On Wednesday at a town hall meeting in Chariton Iowa, Senator Charles Grassley got a strange question about some wingnut conspiracy theory from one of his constituents: From the Atlantic Wire:
Constituent: They’re saying that they’re going to start, in 2013, putting microchips in government workers and then any kid that enrolls in school, starting in pre-school, will have a microchip implanted in them so that they can track them. Is that true?
Senator Grassley’s response was absolutely priceless:
Grassley: No. First of all, nothing can be done to your body without your permission….It’d be a violation of the constitutional right to privacy if that were to happen.
Here’s the video:
In case Grassley hasn’t thought about it that carefully, forcing a woman to have a baby certainly qualifies as doing something to her body without her permission. Actually, there is no right to privacy in the U.S. Constitution, but the Roe v. Wade decision created one; and Roe could certainly be used as precedent in any case relating to violations of body integrity.

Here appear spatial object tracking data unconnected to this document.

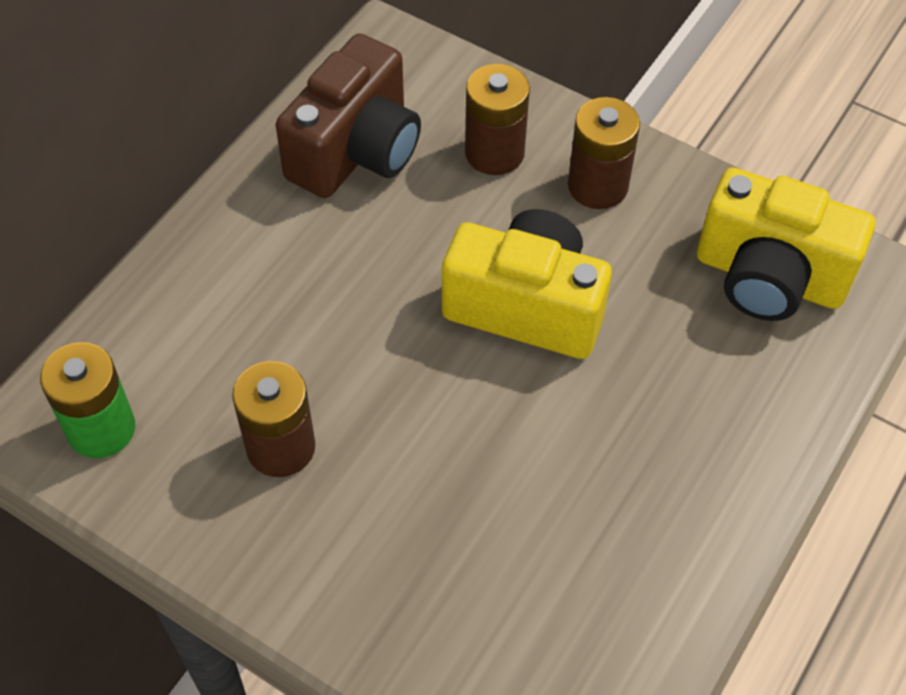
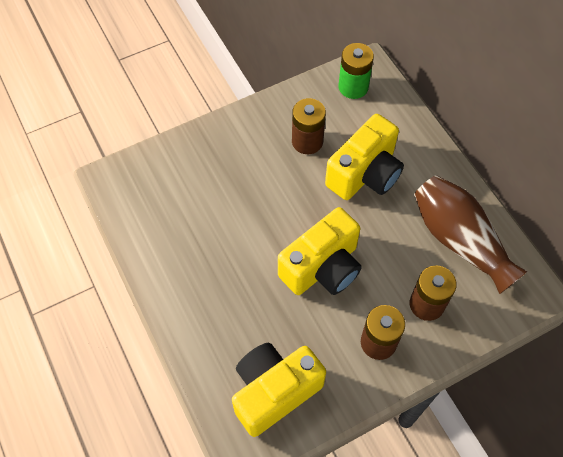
camera: 120 degrees right, 5 degrees up
brown camera [276,33,421,198] -> brown vase [414,175,528,294]
none -> yellow camera [325,114,404,200]

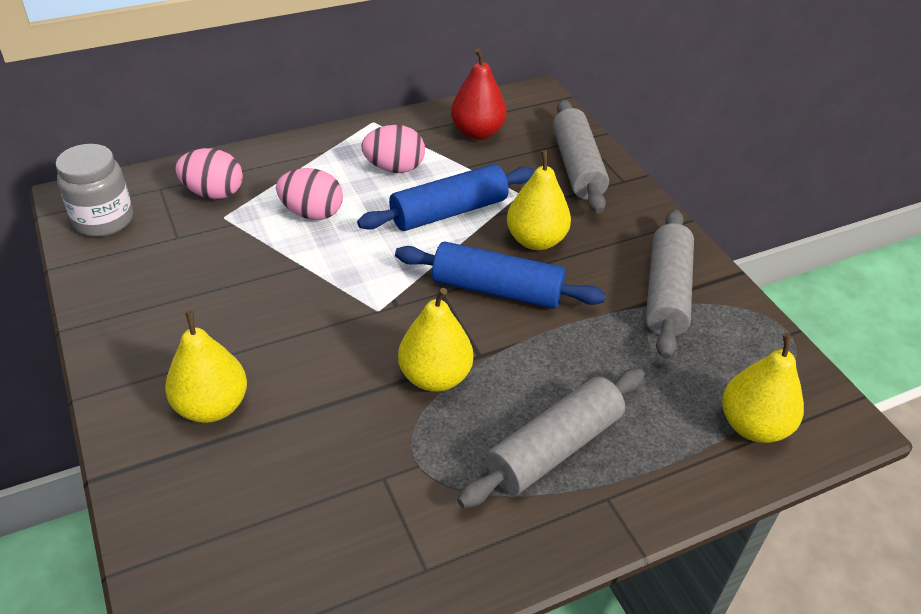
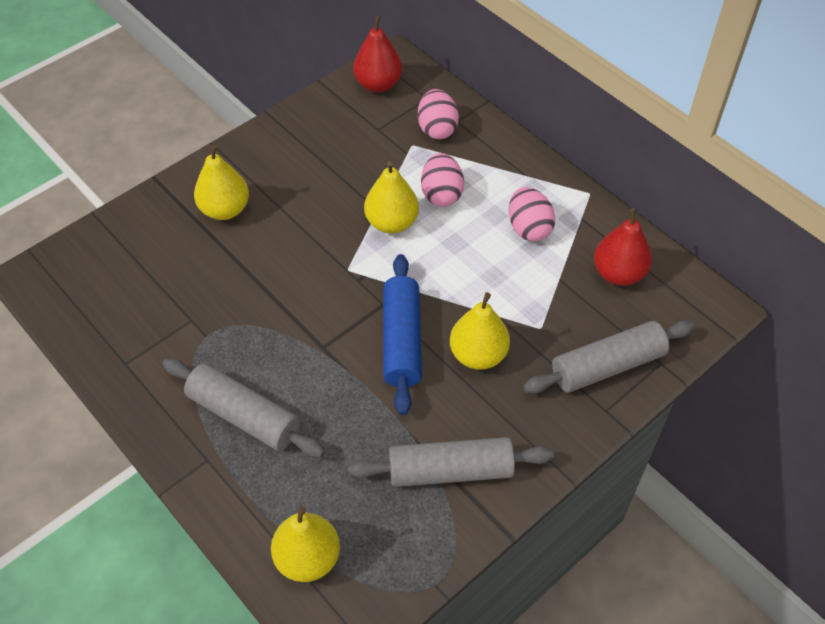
camera: 75 degrees right, 10 degrees up
grey jar [56,144,133,237] -> red pear [353,16,402,92]
blue rolling pin [357,164,535,231] -> none
yellow pear [398,288,473,392] -> yellow pear moved to [364,161,419,233]

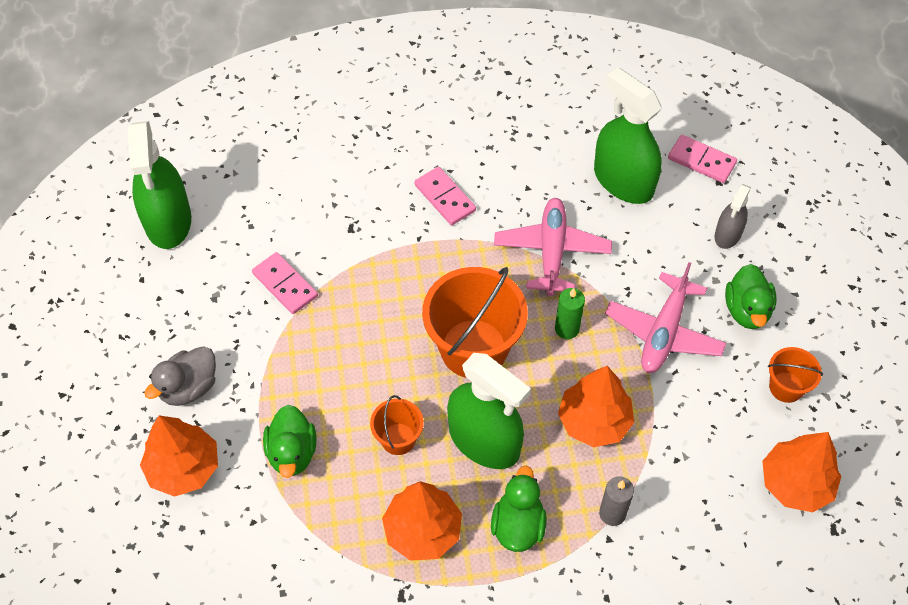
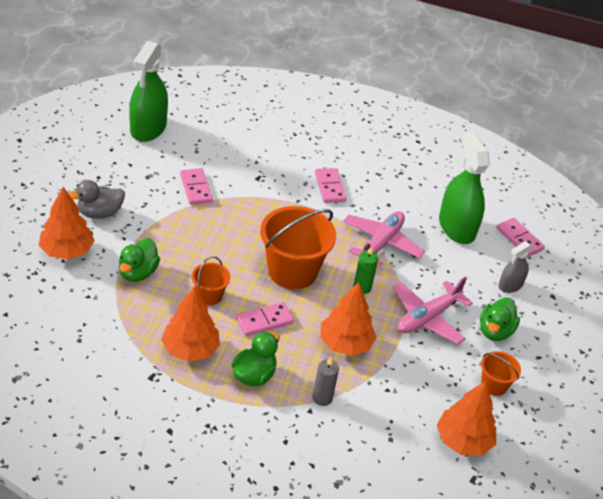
camera: 20 degrees right, 15 degrees down
green spray bottle [447,353,531,469] -> pink domino [236,302,294,336]

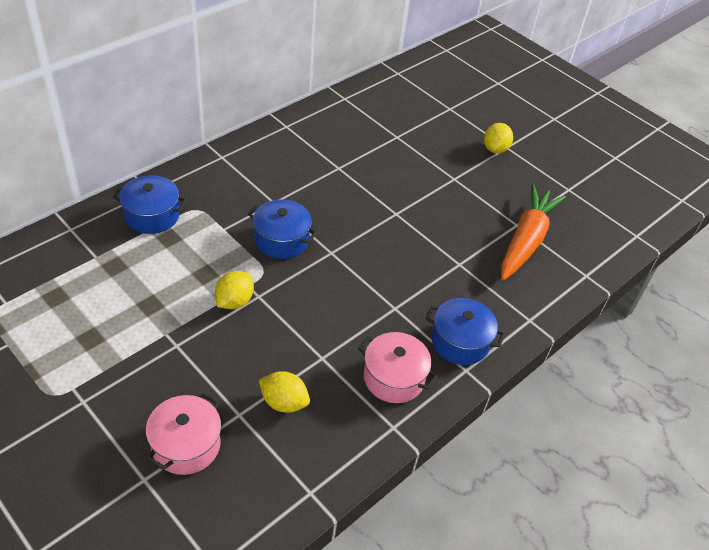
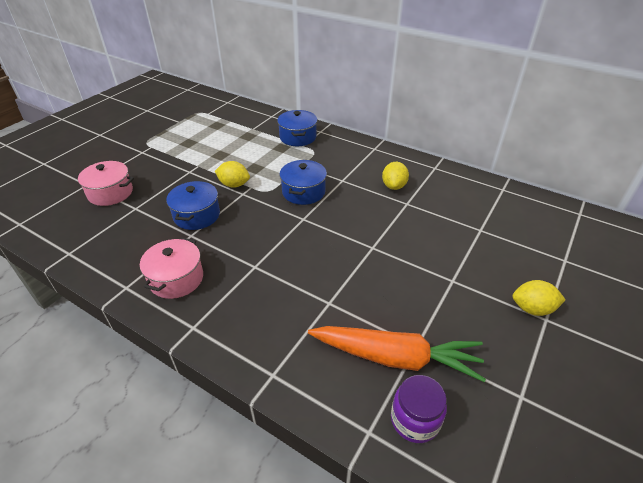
camera: 80 degrees right, 5 degrees down
yellow lemon [259,371,310,413] -> yellow lemon moved to [382,162,409,190]
blue pot [425,298,505,365] -> blue pot moved to [166,181,220,230]
none -> purple jar [391,375,447,443]

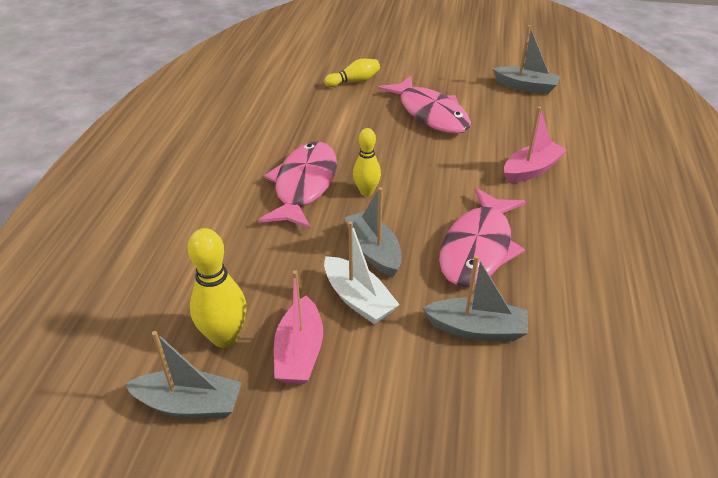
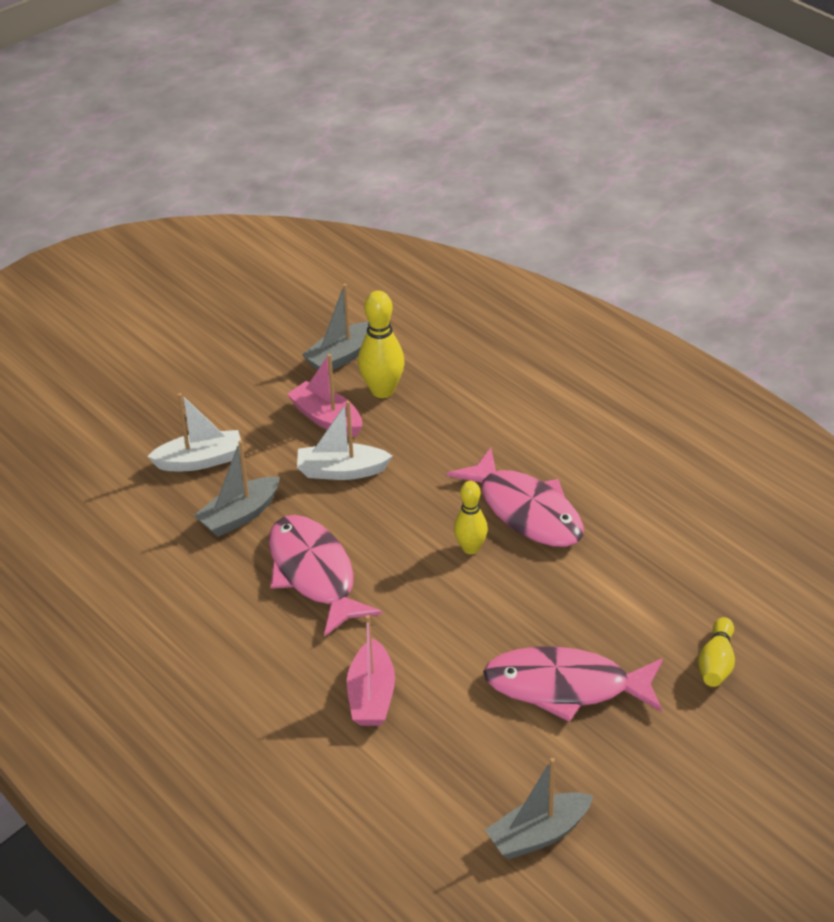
camera: 130 degrees right, 0 degrees up
grey boat [344,187,402,277] -> none
none -> white boat [147,393,241,471]

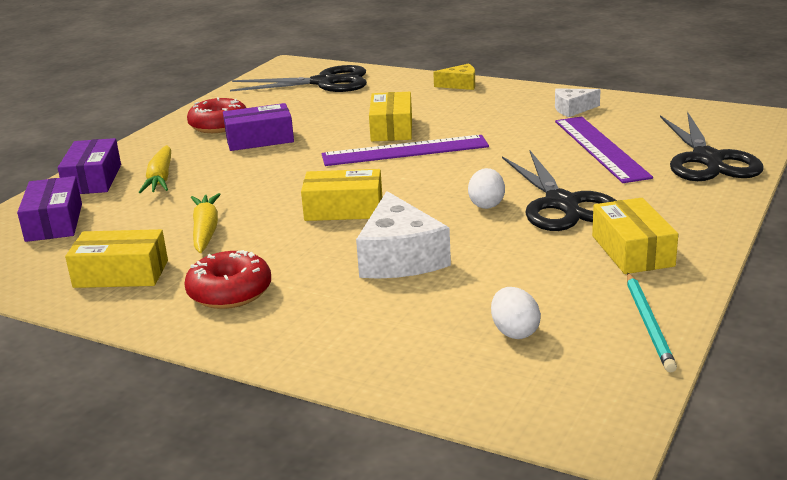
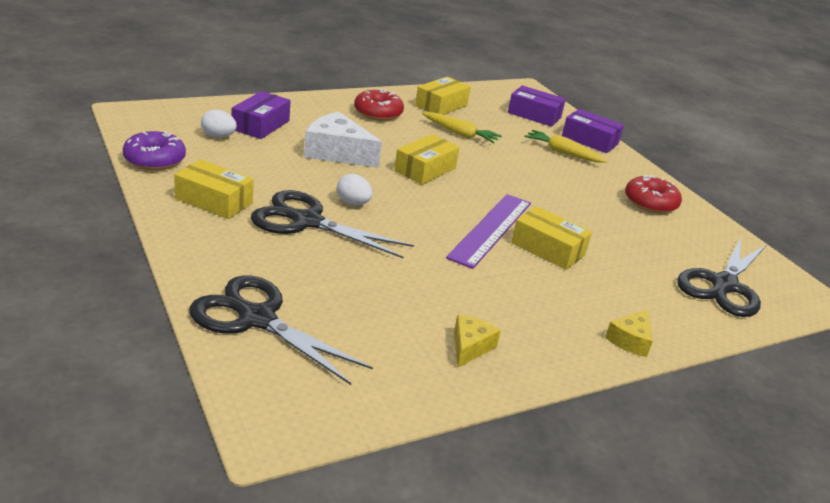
camera: 120 degrees right, 5 degrees up
purple box [223,103,294,151] -> purple box moved to [231,91,291,139]
white cheese [555,88,600,117] -> yellow cheese [454,315,501,368]
purple ruler [555,117,653,183] -> none
turquoise pencil [627,273,677,372] -> purple donut [123,131,186,170]

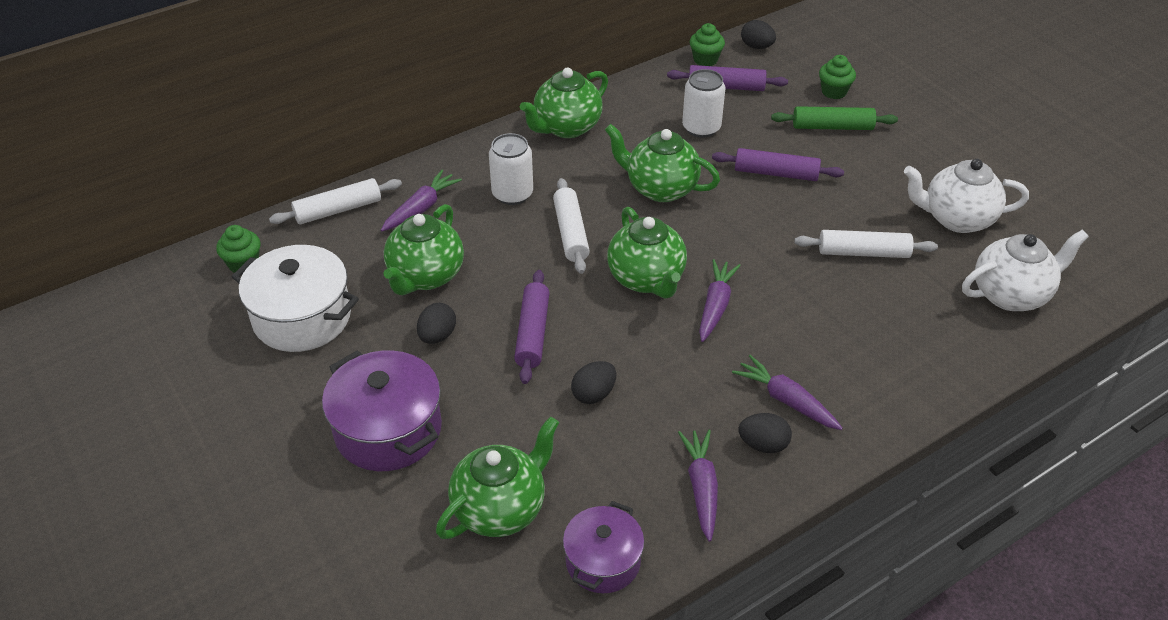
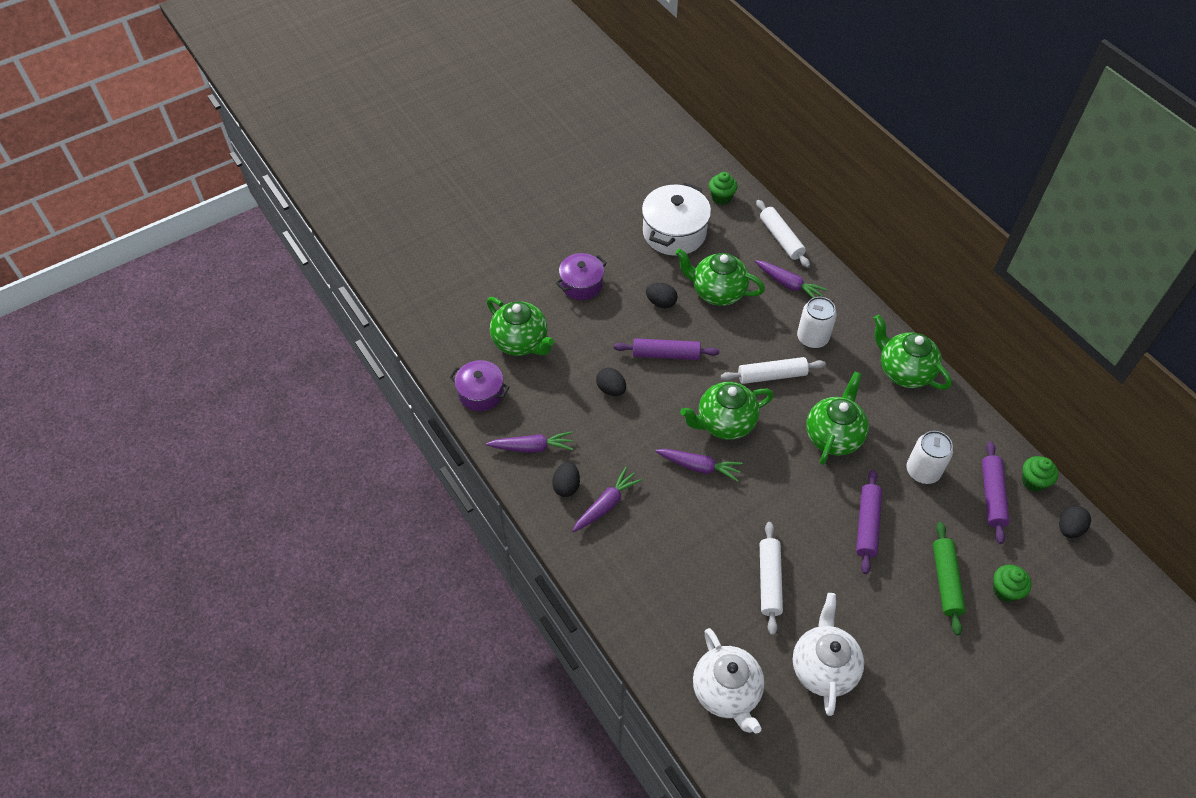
camera: 90 degrees right, 10 degrees up
purple pot [322,350,442,471] -> purple pot [556,253,607,300], size x0.64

In fact, the majority opinion of Roe v. Wade clearly states:
The Constitution does not explicitly mention any right of privacy. In a line of decisions, however, going back perhaps as far as Union Pacific R. Co. v. Botsford, 141 U.S. 250, 251 (1891), the Court has recognized that a right of personal privacy, or a guarantee of certain areas or zones of privacy, does exist under the Constitution…
Roe v. Wade, of course, established the right to privacy — the kind that might spare you from a government conspiracy to embed microchips that might reveal your entire health history. Or, you know, the kind of privacy that allows women to obtain a legal abortion in this country:
This right of privacy, whether it be founded in the Fourteenth Amendment’s concept of personal liberty and restrictions upon state action, as we feel it is, or, as the District Court determined, in the Ninth Amendment’s reservation of rights to the people, is broad enough to encompass a woman’s decision whether or not to terminate her pregnancy.
Grassley is a long-time opponent of abortion rights and advocate of overturning Roe v. Wade, and Naral gives him a zero rating on pro-choice issues. If Roe were overturned, where does Grassley think he’d find a constitutional “right to privacy”?
And let’s not forget the recent Republican obsession with forcing women to undergo vaginal probes before they can have an abortion.
Not to be outdone, the Indiana State Senate has passed a new law that requires a woman to have two (2) ultrasounds–before and after her “abortion”–even if she is just taking RU 487, or the morning after pill! The bill doesn’t specific intravaginal ultrasounds, but they would, in effect, be required, since most abortions are performed when the embryo or fetus is too small to be detected by a traditional ultrasound.
I’m not sure what Grassley’s position on these ultrasound laws is, but someone should definitely ask him. If forcing a woman to have two transvaginal probes in order to get a pill doesn’t qualify as the government doing something to “your body without your permission,” what does Grassley believe would qualify as a violation of a woman’s privacy? Maybe because the town hall questioner was a man, he was suggesting that only Americans with penises have privacy rights?
As the inimitable Charles Pierce once wrote about Senator Grassley in a different context:
This is also funny because, you see, if there’s one thing that Chuck Grassley is noted for, it is that he is the most spectacular box of rocks, the most bulging bag of hammers, in the history of the World’s Greatest Deliberative Body. If brains were atom bombs, he couldn’t blow his nose. If his IQ was one point lower, they’d have to water him. As the great Dan Jenkins once put it in another context, if the man had a brain, he’d be out in the yard playing with it.